### JOB
No pictures belong in the copy. Restate the rest of the data exactly.

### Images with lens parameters

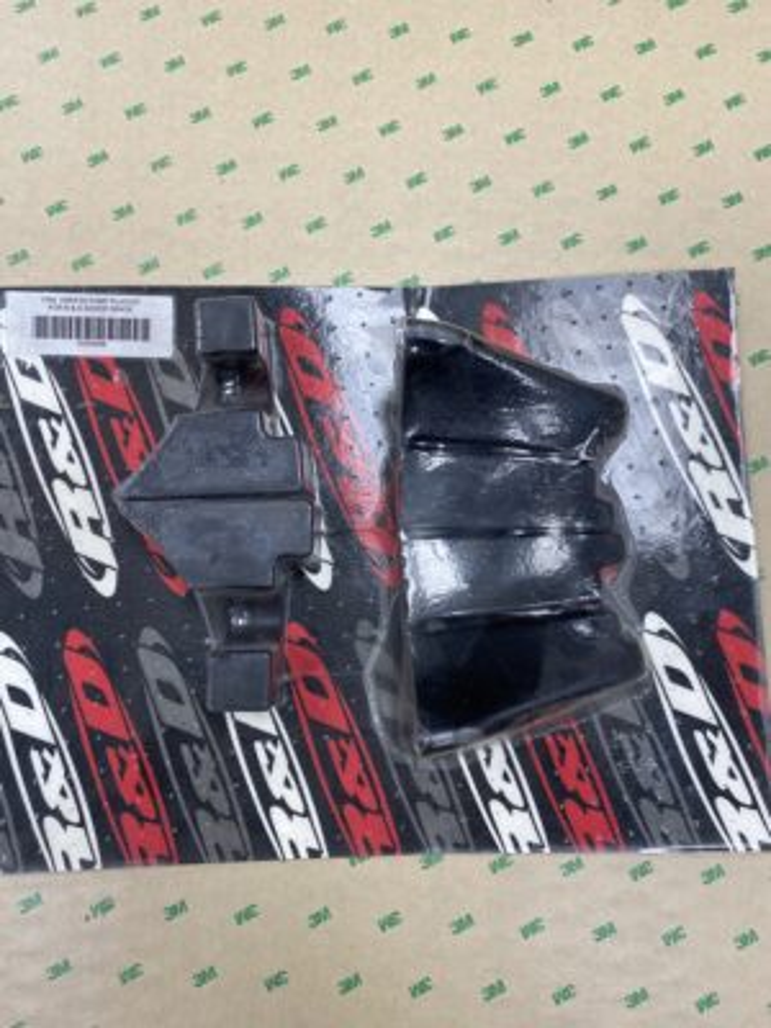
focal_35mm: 26
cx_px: 386
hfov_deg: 53.1
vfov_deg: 67.3
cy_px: 514
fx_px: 772
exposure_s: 1/100
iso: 80
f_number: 1.8
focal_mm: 4.25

### TASK RESULT
focal_35mm: 26
cx_px: 386
hfov_deg: 53.1
vfov_deg: 67.3
cy_px: 514
fx_px: 772
exposure_s: 1/100
iso: 80
f_number: 1.8
focal_mm: 4.25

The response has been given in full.